Marcus’s first thought was: Hollywood. The surreal nature of seeing this L.A. man standing in the fluorescent lighting of a New Jersey supermarket was almost too much to square, but Marcus took the offered hand and shook it.
“This may sound a little creepy,” the guy said. “I had tried to call to you in the lobby but you must not have heard me, I followed you outside, and by the time I’d almost caught up you were in your car and I was near mine and well. Here we are.”
No, not all the way Hollywood. There was an accent there being suppressed, but from where Marcus couldn’t tell.
“You’ve been following me since the hotel?” Marcus asked.
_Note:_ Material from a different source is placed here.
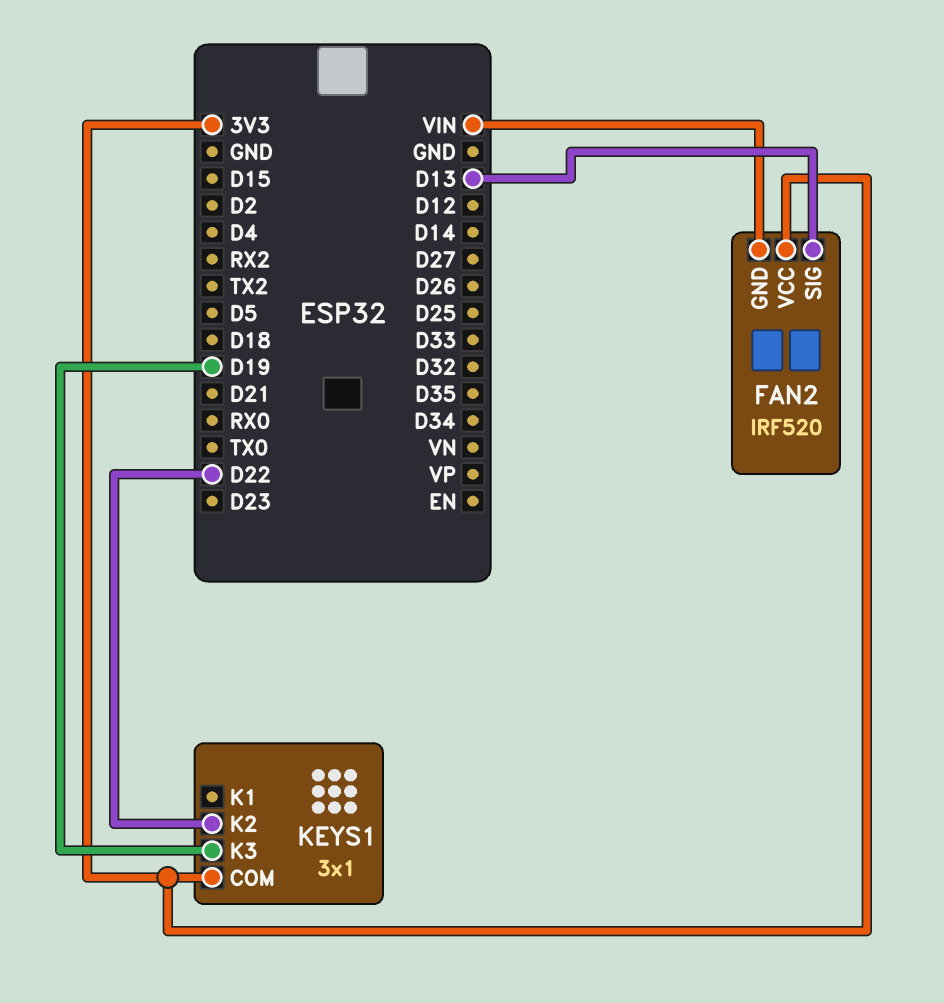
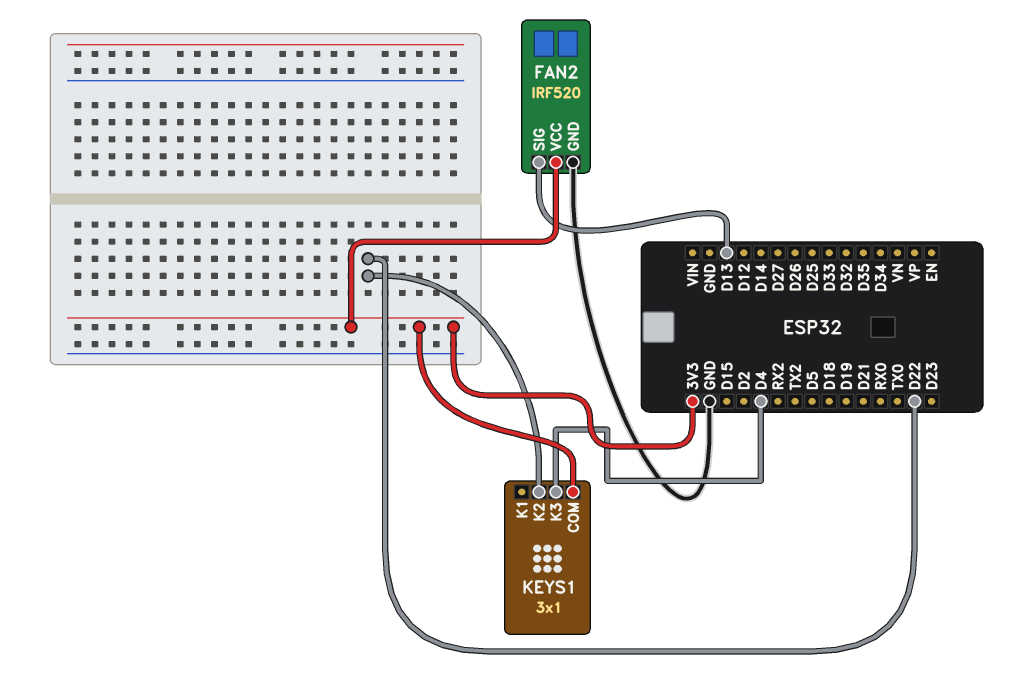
FAN2 pin GND: VIN -> GND
KEYS1 pin K3: D19 -> D4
The man laughed. “As long as you don’t call it ‘stalking’” he said, sounding embarrassed by the whole exchange but also with an immoderate amount of confidence. It was like: yes, he knew how he looked, knew how he was dressed, and knew that the combination of those things wasn’t going to get him slapped
with a restraining order or even a polite brush-off. The guy was so smooth, he must’ve taken lessons, maybe even taught a class or two on the subject.
“Marcus,” the guy said, giving the briefest of pauses for a Can I call you Marcus? to exist in the ellipsis, “My name’s Michael Teeks and I wanted to talk to you because your people haven’t been responding to my emails.”
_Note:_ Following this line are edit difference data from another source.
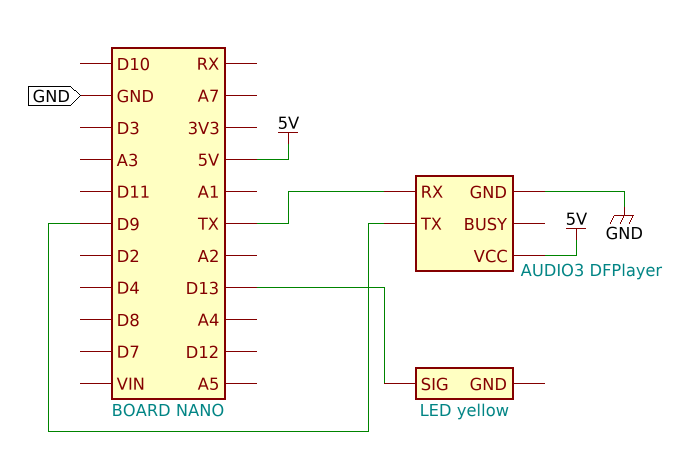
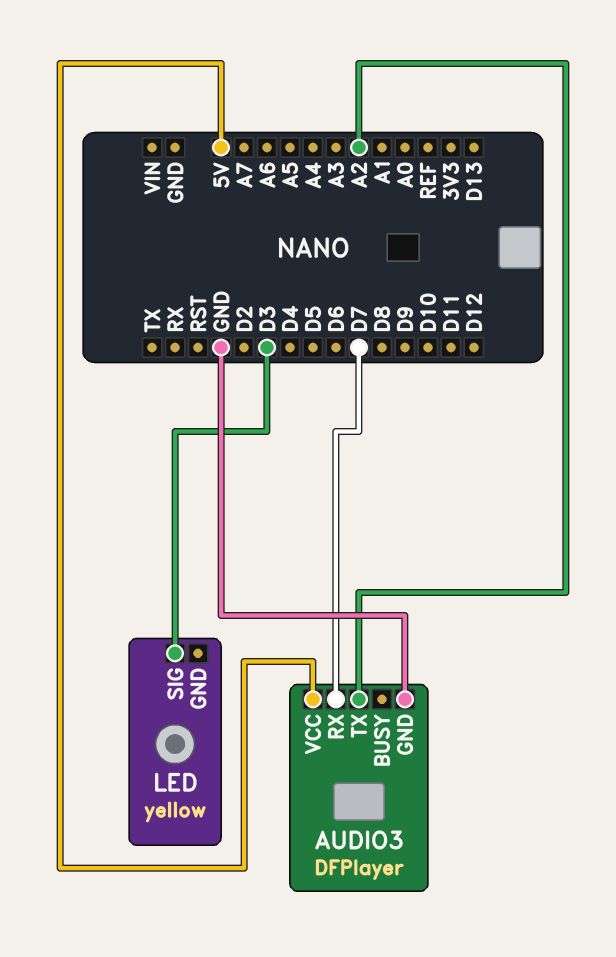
AUDIO3 pin RX: TX -> D7
AUDIO3 pin TX: D9 -> A2
LED pin SIG: D13 -> D3

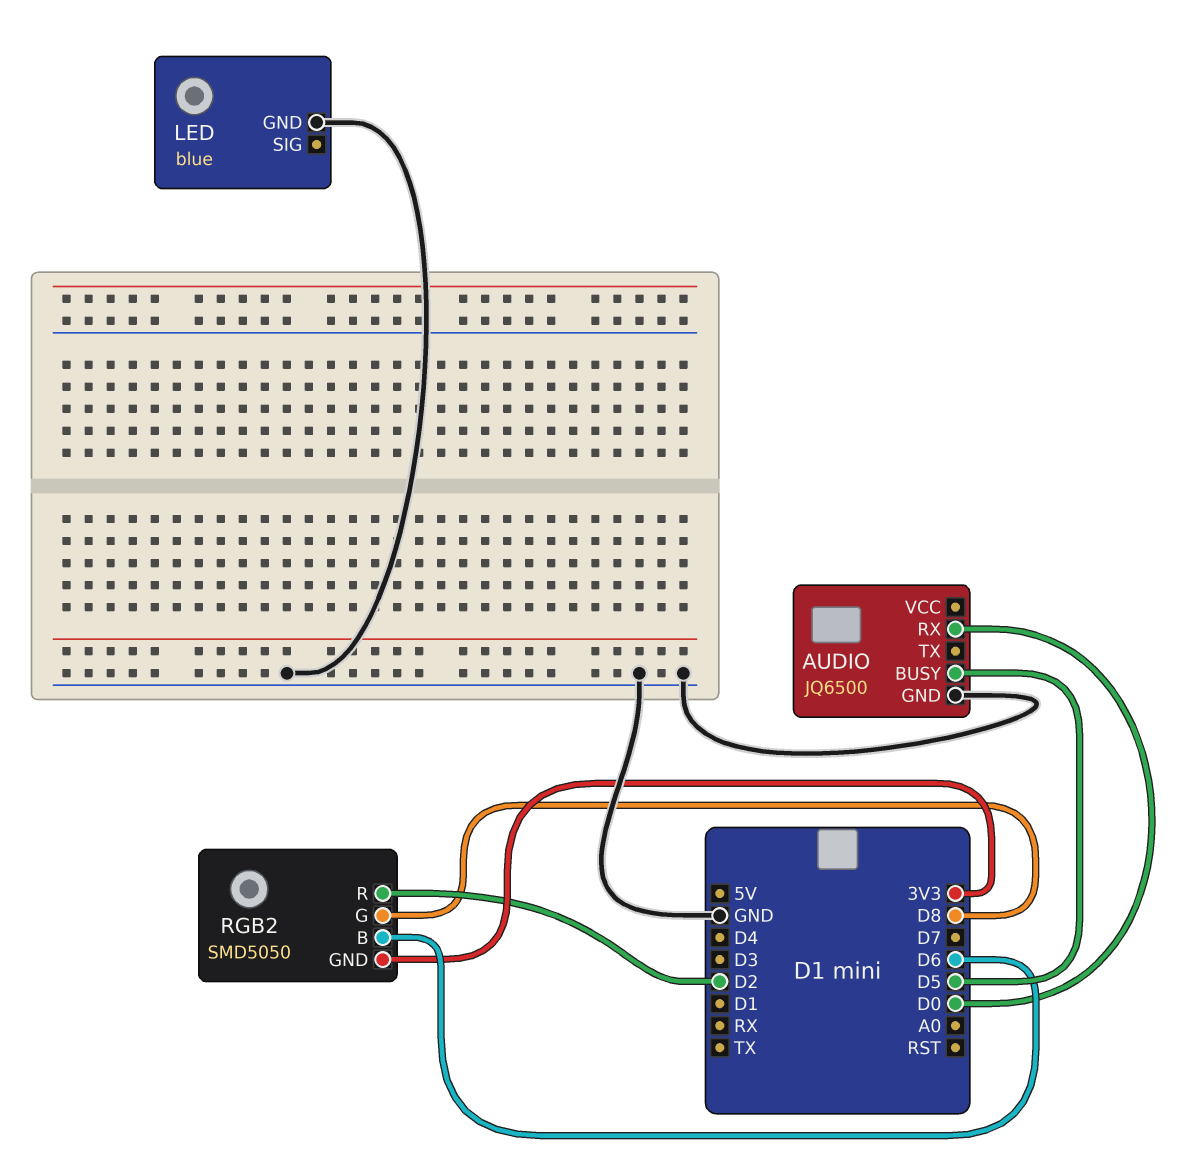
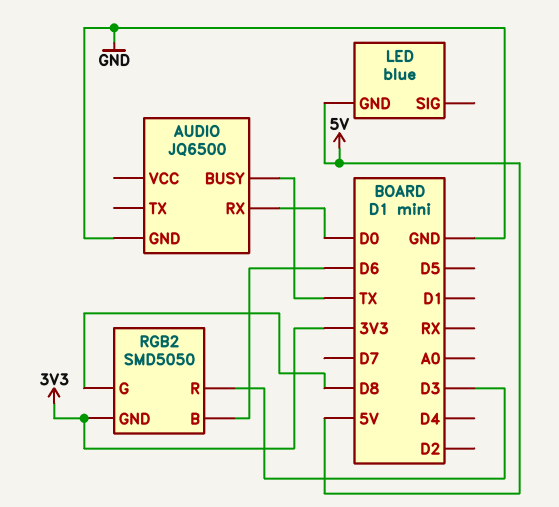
AUDIO pin BUSY: D5 -> TX
LED pin GND: GND -> 5V
RGB2 pin R: D2 -> D3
He had to try not to laugh at that. Marcus didn’t have people. He had email.
Marcus made a comfortable living but that was more luck than anything his former agent had done for him. Betsy Kline had gotten him bit parts in nearly fifty movies from 1982-1994. One day, during an especially dismal phone call looking for more substantial work, she’d delivered upon him the no-prize title of the “handsomest character actor in history.” But, it turned out, a handful of those bit parts had been the equivalent of buying penny stocks and having them grow into Microsoft or Starbucks. Never mind the residuals: Marcus Lang was a cult figure and could now support himself with very little effort. And very little traditional acting work. No agent needed.
“And what emails were those, Mr. Teeks?”
Teeks didn’t correct Marcus with a Michael, please before continuing. “Our convention, Blood Camp Con, we sent an invite and then a stinger email.”
Marcus had read those emails. To him, the three thousand dollar advance the organizers were promising sounded ridiculous. He’d received similar offers before, profit-share schemes from indie filmmakers who didn’t know the first thing about the business, startup conventions like this one that offered signing bonuses and then dissolved and cancelled the event before the checks could be cashed.